Ready for some results?

Sounds like a lot of work, but it’s worth it. To show you just how important this analysis can be, here’s a brief case study that demonstrates the impact a log file analysis can have on an SEO strategy.

During a recent client engagement, we were working to increase e-commerce transactions brought in from Google organic traffic.

We began the journey as we generally do, by performing a series of technical audits. As we examined Google Search Console, we noticed that there were some indexation irregularities. Specifically, there were pages missing in Google’s indexation and overall coverage of the site. This is a common symptom of a crawability issue.
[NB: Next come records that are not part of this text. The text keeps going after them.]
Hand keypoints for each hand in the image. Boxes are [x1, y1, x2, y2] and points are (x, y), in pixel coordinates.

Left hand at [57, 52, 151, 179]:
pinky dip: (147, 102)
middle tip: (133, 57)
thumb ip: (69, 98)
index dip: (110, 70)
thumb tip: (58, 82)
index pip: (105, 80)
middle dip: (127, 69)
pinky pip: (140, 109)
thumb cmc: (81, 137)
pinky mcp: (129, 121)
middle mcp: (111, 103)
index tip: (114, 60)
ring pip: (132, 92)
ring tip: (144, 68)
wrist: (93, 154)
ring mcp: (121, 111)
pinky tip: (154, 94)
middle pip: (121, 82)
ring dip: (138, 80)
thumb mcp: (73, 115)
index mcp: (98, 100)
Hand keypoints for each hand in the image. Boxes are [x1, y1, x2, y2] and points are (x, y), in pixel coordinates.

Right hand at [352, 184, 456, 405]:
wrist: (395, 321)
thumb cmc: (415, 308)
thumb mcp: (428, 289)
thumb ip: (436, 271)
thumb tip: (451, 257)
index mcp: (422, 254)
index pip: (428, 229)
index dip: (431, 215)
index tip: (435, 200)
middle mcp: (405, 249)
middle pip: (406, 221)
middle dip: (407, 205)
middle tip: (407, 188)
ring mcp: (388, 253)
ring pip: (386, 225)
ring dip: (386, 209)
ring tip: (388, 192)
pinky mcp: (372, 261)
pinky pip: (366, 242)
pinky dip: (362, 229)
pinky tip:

So, we ran a log file analysis to identify ways we could improve how Google crawls the site. Some of these findings included:

  • A number of redundant subfolders being crawled by Google
  • Broken pages missed in our initial site audit that need to be redirected
  • Various subfolders that Google was spending time crawling that didn’t actually play a role in our SEO keyword ranking strategy

We created an action plan based on these findings, and worked with a web development team to ensure they were addressed.

Once the log file findings were implemented, we saw the following results (comparing 30 days with the previous 30 days):

  • e-commerce transactions increased by 25%
  • e-commerce conversion rate increased by 19%
  • Increase in Google organic e-commerce revenue by 25%

As with all SEO strategies, it’s important to make sure Google acknowledges the changes you’re making and rewards your site accordingly. Running a log file analysis is one of the best ways you can make sure this happens, regardless of the other technical SEO fixes you are implementing.